For PMs, it reduces manual context gathering and surfaces sharper stakeholder questions.
For TPMs, it highlights sequencing risk, unclear ownership, and launch readiness gaps.
For cross-functional teams, it turns kickoff from a discovery meeting into a decision meeting.
This project demonstrates:
- Identifying a real PM and TPM workflow pain point
- Scoping an AI-native MVP around a narrow user job
- Designing structured intake and output workflows
- Modeling cross-functional stakeholder perspectives
- Balancing LLM reasoning with evidence labeling and validation
- Integrating AI into existing enterprise tools instead of creating another destination app
- Building evaluation hooks for output quality and evidence coverage
- Thinking through trust, security, redaction, and auditability
Product Management:
Built PreFlight, a Slack-based AI stakeholder intelligence tool that helps PMs and TPMs pressure-test initiatives before kickoff using Jira, Confluence, role-based agents, and evidence-labeled readiness reports.

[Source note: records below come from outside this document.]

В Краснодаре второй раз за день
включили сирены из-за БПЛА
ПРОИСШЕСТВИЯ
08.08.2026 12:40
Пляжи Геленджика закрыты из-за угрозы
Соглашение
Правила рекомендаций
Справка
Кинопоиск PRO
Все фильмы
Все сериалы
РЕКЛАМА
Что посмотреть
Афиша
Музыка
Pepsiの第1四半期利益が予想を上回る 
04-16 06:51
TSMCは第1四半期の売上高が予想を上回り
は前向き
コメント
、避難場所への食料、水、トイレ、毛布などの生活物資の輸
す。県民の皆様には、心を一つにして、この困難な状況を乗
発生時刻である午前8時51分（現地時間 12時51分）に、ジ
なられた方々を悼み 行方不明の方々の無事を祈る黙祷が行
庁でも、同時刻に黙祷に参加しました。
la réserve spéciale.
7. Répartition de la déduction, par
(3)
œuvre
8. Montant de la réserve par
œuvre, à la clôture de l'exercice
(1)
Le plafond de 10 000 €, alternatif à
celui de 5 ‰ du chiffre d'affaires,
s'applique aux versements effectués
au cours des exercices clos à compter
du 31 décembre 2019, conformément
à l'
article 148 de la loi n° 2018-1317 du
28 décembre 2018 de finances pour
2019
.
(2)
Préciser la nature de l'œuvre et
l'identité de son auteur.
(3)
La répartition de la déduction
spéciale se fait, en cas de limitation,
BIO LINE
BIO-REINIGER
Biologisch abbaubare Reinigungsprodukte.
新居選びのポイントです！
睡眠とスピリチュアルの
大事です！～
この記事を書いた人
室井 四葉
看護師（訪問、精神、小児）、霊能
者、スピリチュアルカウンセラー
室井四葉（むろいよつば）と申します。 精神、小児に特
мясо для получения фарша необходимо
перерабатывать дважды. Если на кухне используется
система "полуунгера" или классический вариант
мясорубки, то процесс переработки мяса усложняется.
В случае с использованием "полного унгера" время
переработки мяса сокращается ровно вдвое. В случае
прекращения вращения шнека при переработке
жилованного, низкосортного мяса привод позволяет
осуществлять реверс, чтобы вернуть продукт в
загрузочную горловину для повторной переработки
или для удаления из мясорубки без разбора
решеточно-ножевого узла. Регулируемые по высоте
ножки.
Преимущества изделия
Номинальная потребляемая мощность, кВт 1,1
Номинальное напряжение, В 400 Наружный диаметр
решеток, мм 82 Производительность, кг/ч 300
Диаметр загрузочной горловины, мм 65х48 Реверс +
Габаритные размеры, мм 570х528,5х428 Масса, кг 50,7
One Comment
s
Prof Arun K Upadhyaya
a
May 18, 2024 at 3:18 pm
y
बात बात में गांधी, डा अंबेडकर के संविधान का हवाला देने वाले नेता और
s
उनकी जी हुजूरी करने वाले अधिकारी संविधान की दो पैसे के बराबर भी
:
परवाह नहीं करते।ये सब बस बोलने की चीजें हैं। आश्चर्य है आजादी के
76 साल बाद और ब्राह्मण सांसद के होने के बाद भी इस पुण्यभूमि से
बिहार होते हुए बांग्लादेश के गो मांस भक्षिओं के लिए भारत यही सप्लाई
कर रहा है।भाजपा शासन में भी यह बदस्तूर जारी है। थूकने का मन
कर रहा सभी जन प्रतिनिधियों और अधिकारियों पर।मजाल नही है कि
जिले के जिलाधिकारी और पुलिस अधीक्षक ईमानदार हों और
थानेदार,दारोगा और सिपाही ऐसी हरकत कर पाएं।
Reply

Technical Product Management:
Architected an AI-assisted TPM workflow across Slack intake, Jira/Confluence ingestion, scoped retrieval, multi-agent orchestration, moderator synthesis, run persistence, redacted history APIs, and dashboard drilldown.
AI Product:
Designed an evidence-aware multi-agent review system that separates source-backed blockers from inferred risks and unresolved questions to improve trust in AI-generated product recommendations.
PreFlight is implemented as a local MVP and public portfolio project.
It includes Slack intake, structured validation, role-based stakeholder reviews, LLM and deterministic review modes, Jira and Confluence ingestion, scoped retrieval, evidence labeling, run persistence, dashboard drilldown, and pilot evaluation support.
Future upgrades could include semantic vector retrieval, richer permission mapping, production Slack OAuth, deeper Jira dependency graph analysis, support tool ingestion, and real team pilot feedback loops.
PreFlight helps PMs and TPMs enter kickoff with risks, blockers, owners, and sequencing questions already mapped by AI.